> **TO BE DONE**:
Duplicate the lines below word for word, taking only the stretch from the line containing "08 min. Now write yours." through the line containing "The time is 13 h 13 min", both included.

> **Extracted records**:

■ ■ ■ ■ ■

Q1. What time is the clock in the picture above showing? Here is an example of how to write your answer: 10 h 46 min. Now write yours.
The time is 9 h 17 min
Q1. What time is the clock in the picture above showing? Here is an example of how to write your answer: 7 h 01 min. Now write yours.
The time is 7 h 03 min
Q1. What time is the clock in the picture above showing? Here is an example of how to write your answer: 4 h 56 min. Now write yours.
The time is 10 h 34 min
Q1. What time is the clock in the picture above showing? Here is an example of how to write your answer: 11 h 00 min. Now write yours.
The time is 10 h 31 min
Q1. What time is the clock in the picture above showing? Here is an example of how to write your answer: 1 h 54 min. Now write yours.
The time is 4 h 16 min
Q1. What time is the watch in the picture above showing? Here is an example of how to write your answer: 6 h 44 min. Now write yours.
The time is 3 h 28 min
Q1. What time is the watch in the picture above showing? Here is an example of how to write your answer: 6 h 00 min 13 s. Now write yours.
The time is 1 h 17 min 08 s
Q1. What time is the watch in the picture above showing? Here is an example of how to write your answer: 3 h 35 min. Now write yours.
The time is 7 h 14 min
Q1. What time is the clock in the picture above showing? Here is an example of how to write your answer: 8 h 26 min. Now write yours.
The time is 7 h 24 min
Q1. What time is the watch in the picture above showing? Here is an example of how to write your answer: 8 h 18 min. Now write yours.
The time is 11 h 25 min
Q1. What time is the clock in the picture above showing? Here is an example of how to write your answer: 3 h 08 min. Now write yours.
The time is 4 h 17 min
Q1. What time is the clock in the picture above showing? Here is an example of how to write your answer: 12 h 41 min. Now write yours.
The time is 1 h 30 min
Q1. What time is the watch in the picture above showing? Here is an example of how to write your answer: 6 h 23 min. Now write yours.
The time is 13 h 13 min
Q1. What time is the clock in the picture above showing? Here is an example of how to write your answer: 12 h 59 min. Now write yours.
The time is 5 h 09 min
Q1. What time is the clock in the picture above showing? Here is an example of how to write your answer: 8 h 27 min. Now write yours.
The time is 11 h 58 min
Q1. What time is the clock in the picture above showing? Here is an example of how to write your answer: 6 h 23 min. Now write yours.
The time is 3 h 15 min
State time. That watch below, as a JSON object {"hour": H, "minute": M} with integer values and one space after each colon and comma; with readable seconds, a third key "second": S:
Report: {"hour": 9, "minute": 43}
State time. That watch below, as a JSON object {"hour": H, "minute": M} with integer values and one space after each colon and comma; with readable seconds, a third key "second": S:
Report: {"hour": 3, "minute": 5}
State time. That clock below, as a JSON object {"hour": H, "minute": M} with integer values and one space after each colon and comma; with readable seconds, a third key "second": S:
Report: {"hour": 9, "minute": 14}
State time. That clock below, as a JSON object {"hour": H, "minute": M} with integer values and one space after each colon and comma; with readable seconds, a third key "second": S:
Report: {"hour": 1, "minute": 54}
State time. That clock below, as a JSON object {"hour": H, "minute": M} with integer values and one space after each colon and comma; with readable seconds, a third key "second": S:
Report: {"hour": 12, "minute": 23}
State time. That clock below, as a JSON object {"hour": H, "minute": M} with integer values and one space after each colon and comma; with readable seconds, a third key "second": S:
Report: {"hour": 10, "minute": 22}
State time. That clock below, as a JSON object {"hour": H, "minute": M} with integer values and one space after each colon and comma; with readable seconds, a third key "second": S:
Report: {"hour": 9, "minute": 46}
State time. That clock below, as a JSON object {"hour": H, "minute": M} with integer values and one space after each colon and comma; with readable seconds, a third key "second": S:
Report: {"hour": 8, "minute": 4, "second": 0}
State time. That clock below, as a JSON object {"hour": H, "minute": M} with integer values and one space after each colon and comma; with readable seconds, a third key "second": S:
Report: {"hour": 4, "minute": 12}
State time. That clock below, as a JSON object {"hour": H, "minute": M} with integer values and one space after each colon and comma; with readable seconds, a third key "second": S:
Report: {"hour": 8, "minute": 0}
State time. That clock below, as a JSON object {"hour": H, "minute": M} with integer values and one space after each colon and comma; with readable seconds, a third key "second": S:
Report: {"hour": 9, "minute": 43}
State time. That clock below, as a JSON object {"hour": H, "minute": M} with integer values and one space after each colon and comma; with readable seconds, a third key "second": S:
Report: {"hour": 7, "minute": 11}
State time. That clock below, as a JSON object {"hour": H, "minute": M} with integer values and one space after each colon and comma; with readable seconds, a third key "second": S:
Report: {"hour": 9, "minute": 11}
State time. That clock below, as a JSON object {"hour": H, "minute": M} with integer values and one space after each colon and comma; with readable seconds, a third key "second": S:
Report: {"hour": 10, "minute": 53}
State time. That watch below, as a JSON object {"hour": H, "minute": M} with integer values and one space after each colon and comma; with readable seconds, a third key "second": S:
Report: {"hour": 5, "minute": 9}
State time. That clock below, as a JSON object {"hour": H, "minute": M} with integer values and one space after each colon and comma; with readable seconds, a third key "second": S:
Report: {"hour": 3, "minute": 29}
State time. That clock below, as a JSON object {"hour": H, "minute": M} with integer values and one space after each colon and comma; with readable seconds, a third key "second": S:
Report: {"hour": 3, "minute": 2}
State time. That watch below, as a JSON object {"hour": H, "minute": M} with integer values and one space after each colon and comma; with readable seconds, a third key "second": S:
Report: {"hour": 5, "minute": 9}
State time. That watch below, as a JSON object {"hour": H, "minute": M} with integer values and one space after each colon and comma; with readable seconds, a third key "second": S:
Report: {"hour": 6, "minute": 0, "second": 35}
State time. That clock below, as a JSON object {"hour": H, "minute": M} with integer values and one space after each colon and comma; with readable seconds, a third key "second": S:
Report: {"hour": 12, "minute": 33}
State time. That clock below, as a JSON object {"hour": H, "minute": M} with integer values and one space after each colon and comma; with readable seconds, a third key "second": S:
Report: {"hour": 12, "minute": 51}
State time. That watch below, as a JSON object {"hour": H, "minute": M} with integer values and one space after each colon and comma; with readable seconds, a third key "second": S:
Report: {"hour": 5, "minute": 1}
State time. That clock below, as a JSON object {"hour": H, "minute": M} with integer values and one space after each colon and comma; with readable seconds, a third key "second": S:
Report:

■ ■ ■ ■ ■

> **IN RESPONSE**:
Q1. What time is the clock in the picture above showing? Here is an example of how to write your answer: 3 h 08 min. Now write yours.
The time is 4 h 17 min
Q1. What time is the clock in the picture above showing? Here is an example of how to write your answer: 12 h 41 min. Now write yours.
The time is 1 h 30 min
Q1. What time is the watch in the picture above showing? Here is an example of how to write your answer: 6 h 23 min. Now write yours.
The time is 13 h 13 min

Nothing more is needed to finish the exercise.